A distinct, recognizable logo and the imagery it evokes factors into Texas’ cultural relevance and market value, said Wayne Hoyer, a professor of marketing at the McCombs School of Business.
“(The Longhorn) is considered one of the coolest logos.” Hoyer said. “There’s the whole cowboy image … and people are fascinated by that … It’s a basic principle of marketing to have a strong logo. The Apple is a strong logo, the Nike swoosh. We have the Longhorn.”
The Longhorn Network arrived in August 2011, a year after Texas football finished a 5–7 season. Last November, “The Tonight Show” host Jimmy Fallon said he chose UT as the first university where he’d film a special taping after he watched Texas’ high-energy ESPN College GameDay appearance.
While Umlang pointed to the network of Longhorn fans across the world to justify UT’s influence, including alumnus Matthew McConaughey, he said Texas’ brand power also lies with its unique mascot.
“You look at all the Division I, II and III schools, (and) there’s 29 different Tiger teams, 25 different Bulldog teams,” Umlang said. “There is one Longhorn.”
Eleven different fan bases identified Texas as a rival, according to a recent study by Cody Havard, an associate professor of sports commerce at the University of Memphis.
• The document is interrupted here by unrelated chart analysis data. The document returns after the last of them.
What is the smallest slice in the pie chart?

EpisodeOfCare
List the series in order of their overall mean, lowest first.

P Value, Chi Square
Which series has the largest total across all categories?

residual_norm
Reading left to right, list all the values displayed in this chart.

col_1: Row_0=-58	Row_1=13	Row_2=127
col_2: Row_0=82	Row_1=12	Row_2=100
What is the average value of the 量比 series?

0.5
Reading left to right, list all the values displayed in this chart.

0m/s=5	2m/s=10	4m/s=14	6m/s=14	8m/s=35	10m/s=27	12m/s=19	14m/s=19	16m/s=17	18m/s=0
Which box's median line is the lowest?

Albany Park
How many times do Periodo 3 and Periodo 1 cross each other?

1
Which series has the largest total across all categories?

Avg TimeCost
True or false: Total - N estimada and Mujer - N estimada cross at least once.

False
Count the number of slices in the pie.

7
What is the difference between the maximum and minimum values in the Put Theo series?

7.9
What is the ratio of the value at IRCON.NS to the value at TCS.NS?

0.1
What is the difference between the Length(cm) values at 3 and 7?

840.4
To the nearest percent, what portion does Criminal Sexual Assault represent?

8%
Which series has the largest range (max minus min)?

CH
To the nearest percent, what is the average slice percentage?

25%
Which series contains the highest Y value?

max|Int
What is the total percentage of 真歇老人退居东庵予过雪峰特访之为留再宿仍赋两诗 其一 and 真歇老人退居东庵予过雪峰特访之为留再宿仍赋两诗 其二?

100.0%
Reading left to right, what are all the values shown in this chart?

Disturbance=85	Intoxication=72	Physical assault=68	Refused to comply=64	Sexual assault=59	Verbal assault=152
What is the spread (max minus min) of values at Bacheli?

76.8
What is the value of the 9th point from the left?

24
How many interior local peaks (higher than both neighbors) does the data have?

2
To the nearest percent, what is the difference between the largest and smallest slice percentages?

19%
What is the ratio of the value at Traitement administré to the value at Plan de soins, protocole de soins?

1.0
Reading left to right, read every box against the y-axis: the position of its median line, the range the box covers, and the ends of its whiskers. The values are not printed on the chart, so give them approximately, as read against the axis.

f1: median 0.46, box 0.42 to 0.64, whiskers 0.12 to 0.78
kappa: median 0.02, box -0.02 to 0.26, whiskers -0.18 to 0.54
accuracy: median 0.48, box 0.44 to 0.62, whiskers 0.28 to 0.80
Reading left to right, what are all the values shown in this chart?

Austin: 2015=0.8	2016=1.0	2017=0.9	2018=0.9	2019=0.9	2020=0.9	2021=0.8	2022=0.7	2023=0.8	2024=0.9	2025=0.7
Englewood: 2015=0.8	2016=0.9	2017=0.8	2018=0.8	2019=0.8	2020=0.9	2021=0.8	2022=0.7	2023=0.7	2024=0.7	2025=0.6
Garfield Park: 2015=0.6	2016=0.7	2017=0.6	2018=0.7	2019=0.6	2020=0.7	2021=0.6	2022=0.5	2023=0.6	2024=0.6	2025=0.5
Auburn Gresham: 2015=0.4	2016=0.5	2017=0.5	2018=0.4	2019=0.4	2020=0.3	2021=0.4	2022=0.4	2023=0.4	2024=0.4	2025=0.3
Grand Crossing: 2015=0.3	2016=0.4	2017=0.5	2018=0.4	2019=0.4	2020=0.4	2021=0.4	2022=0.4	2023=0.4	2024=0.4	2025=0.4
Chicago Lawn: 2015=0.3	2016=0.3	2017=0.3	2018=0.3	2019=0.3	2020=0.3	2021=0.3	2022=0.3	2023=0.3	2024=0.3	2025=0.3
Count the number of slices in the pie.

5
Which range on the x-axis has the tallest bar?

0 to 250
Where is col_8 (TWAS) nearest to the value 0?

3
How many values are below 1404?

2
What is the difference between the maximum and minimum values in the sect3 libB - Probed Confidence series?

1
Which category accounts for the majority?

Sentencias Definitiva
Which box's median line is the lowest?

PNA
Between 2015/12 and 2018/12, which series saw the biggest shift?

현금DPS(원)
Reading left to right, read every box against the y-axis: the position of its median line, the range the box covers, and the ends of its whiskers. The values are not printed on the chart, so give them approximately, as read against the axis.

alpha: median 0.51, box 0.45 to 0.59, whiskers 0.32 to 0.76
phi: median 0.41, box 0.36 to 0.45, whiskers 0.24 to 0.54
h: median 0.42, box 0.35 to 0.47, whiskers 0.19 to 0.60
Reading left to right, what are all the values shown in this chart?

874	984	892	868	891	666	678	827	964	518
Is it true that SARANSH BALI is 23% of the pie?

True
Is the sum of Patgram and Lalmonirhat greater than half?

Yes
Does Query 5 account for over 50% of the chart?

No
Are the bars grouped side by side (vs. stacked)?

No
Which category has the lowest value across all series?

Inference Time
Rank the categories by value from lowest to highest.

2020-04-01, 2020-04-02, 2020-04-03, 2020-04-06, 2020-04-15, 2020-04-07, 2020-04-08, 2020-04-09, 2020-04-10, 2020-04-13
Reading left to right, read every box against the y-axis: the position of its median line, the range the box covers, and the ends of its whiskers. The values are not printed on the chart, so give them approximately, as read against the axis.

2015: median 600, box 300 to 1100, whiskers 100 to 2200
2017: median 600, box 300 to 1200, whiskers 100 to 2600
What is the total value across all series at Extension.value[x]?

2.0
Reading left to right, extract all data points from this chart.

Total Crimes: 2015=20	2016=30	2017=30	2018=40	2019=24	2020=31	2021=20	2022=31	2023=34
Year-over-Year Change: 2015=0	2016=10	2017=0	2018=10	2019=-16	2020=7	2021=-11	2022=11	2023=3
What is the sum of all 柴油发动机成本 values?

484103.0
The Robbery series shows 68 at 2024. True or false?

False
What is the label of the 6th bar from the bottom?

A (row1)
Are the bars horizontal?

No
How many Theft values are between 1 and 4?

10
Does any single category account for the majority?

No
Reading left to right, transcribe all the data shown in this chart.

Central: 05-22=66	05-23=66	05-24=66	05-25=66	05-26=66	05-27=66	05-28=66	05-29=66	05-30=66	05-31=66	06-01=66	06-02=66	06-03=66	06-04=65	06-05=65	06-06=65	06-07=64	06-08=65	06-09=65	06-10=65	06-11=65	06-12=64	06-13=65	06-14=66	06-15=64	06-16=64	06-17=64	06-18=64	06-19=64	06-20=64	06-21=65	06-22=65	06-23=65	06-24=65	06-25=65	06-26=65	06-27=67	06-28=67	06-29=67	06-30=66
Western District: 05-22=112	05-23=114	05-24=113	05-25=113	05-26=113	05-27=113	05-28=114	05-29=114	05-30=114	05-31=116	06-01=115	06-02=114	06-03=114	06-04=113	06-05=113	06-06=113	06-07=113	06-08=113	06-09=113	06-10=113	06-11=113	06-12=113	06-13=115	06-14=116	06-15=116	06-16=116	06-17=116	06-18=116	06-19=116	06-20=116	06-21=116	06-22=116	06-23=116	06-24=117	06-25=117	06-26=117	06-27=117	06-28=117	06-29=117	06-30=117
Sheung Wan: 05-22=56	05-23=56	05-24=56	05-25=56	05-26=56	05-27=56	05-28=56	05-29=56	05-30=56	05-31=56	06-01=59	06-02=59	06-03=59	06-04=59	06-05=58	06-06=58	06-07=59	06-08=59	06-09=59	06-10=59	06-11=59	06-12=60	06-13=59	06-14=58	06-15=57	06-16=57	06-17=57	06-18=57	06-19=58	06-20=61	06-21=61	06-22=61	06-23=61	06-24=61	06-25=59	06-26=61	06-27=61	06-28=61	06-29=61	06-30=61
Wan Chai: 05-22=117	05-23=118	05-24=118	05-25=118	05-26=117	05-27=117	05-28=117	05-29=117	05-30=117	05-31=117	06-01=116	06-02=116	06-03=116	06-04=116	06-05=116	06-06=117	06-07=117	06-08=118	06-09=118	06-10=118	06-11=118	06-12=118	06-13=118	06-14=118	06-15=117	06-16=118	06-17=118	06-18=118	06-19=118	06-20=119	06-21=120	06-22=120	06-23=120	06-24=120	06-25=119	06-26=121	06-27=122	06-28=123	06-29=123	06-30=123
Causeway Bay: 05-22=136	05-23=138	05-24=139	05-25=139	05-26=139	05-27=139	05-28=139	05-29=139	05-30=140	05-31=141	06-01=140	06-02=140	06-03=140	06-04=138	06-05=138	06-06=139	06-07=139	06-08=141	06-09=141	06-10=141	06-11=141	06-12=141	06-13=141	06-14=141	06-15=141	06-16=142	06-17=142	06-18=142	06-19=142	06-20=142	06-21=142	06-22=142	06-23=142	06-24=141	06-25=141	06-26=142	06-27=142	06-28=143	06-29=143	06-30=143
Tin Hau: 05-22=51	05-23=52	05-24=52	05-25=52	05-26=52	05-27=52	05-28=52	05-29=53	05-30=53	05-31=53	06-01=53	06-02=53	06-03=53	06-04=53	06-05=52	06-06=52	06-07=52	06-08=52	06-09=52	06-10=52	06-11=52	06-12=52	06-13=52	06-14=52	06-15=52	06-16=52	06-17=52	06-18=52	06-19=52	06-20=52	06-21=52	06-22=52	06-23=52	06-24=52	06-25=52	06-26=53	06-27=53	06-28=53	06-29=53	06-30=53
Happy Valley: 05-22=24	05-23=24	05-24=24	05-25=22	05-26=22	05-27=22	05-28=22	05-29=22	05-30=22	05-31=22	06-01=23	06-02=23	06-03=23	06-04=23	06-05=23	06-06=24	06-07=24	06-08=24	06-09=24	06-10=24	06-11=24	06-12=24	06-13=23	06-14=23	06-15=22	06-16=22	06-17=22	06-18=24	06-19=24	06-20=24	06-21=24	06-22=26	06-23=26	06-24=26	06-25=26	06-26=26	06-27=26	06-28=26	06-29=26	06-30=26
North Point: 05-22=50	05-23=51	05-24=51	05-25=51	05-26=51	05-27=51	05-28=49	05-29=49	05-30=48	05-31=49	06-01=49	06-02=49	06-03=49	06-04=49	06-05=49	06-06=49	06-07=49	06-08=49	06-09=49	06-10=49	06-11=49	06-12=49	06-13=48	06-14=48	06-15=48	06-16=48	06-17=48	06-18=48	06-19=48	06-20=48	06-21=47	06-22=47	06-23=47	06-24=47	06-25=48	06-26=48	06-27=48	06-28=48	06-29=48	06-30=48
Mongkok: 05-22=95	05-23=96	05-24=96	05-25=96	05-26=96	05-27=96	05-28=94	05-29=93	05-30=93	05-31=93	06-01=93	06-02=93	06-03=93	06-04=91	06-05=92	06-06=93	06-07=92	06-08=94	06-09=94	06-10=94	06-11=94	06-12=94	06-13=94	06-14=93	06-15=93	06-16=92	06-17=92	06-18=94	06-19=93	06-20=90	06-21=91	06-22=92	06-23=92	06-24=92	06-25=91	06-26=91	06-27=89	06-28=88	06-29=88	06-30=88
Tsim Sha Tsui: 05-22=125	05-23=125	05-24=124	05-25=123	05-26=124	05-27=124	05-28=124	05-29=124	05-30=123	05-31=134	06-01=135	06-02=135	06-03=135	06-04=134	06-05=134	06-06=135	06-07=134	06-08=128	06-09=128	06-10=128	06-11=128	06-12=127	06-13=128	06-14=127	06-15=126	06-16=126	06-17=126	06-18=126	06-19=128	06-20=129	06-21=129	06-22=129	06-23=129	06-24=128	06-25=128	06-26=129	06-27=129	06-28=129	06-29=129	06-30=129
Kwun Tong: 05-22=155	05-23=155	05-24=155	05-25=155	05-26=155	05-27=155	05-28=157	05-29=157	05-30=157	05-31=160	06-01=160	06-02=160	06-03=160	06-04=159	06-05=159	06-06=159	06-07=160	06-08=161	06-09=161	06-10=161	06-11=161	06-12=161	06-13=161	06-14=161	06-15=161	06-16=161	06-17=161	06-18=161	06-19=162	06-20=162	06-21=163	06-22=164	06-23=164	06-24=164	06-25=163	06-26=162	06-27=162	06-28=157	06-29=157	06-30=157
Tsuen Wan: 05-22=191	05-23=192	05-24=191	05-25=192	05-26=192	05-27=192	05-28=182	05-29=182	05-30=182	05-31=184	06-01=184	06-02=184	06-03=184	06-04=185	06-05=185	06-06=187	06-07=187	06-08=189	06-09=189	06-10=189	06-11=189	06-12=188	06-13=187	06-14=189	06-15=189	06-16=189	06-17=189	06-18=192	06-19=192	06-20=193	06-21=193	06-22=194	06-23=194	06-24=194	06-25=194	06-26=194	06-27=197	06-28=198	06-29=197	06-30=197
Texas’ blue blood pedigree still holds strong for opponents despite the Longhorns’ recent shortcomings, Umlang said.
“It’s kind of like the Yankees. Even if the Yankees suck, it’s a big deal to whoop ‘em,” Umlang said. “The Texas brand is so giant that … you could be watching Texas Tech against Baylor and if there’s a crowd shot, someone will do the ‘Horns Down’ at the camera.”
The Texas creative team takes advantage of the brand on social media, furthering it in the process, said Caten Hyde, Texas’ associate athletics director for creative development.
“We’ve got one of the most recognizable logos in sports so our mentality is to use it,” Hyde said in an email. “Burnt orange is obviously unique to Texas. We want people to catch a glimpse of a graphic or another visual and immediately think of the Texas Longhorns.”
The Longhorns haven’t returned to their former glory just yet and COVID-19 may threaten the upcoming football season, but Umlang said the Texas brand is here to stay.
“It’s a very powerful brand,” Umlang said.“I think it will be forever.”